Have been a proponent of this sort of ‘expanding alienation threat’ for months. I even think that survivor settlements/territories could use a modified system similar to this to model setting up encampments, defenses, clearing hazards, farming/managing resources and
As to this creeping difficulty ramp having little/no promised loot at the moment. Cataclysm is only passingly a Roguelike, yet not a Dungeon Crawler. There is no need to justify a hazard’s existence by adding reward a la ‘the treasure chest behind the orc.’ Instead thwarting, or at least surviving, the hazard is itself the point.
The primary reasoning for mobile bases and an ever expanding map is NOT to supply a limitless amount of freshly unlooted towns and easily accessible resources, but because the starting locale runs out of fun challenges (and it was simpler and faster to generate new landscape as a stopgap measure than code complex behaviors.) Thus migratory challenges (such as hordes) and invasive challenges (such as expanding threats) are increasingly proposed and introduced.

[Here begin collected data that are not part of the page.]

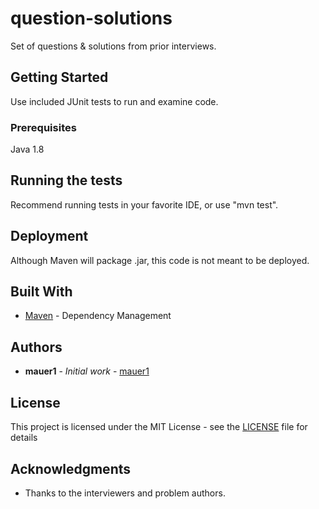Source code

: # question-solutions

Set of questions & solutions from prior interviews.

## Getting Started

Use included JUnit tests to run and examine code.

### Prerequisites

Java 1.8

## Running the tests

Recommend running tests in your favorite IDE, or use "mvn test".

## Deployment

Although Maven will package .jar, this code is not meant to be deployed.

## Built With

* [Maven](https://maven.apache.org/) - Dependency Management

## Authors

* **mauer1** - *Initial work* - [mauer1](https://github.com/mauer1)

## License

This project is licensed under the MIT License - see the [LICENSE](LICENSE) file for details

## Acknowledgments

* Thanks to the interviewers and problem authors.
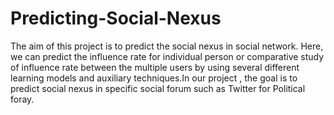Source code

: # Predicting-Social-Nexus
The aim of this project is to predict the social nexus in social network. Here, we can predict the influence rate for individual person or comparative study of influence rate between the multiple users by using several different learning models and auxiliary techniques.In our project , the goal is to predict social nexus in specific social forum such as Twitter for Political foray.
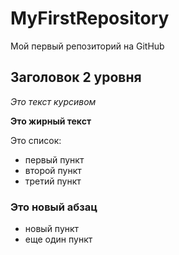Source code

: # MyFirstRepository
Мой первый репозиторий на GitHub
## Заголовок 2 уровня

*Это текст курсивом*

**Это жирный текст**

Это список:
* первый пункт
* второй пункт
* третий пункт

### Это новый абзац

* новый пункт
* еще один пункт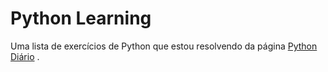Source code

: # Python Learning
Uma lista de exercícios de Python que estou resolvendo da página [Python Diário](https://pythondiario.com/2013/05/ejercicios-en-python-parte-1.html) .
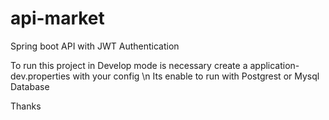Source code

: # api-market
Spring boot API with JWT Authentication

To run this project in Develop mode is necessary create a application-dev.properties with your config \n
Its enable to run with Postgrest or Mysql Database

Thanks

Indeed may I point out that if the the progressive cataclysm were properly pre-modeled on newly generated zones there would be LESS reason to live as a nomad, as those areas would not have benefited from the player stopping, culling and pruning away hostile forces.
As time progresses distant towns would ideally be overrun with highly evolved mutants and established xenofauna, be picked clean of resources by now deceased or distant scavengers (human or otherwise), have been blasted to ruination, or be protected under the neo-feudal auspices of the local survivors (who don’t take kindly to strangers nabbing their fuel and rations.)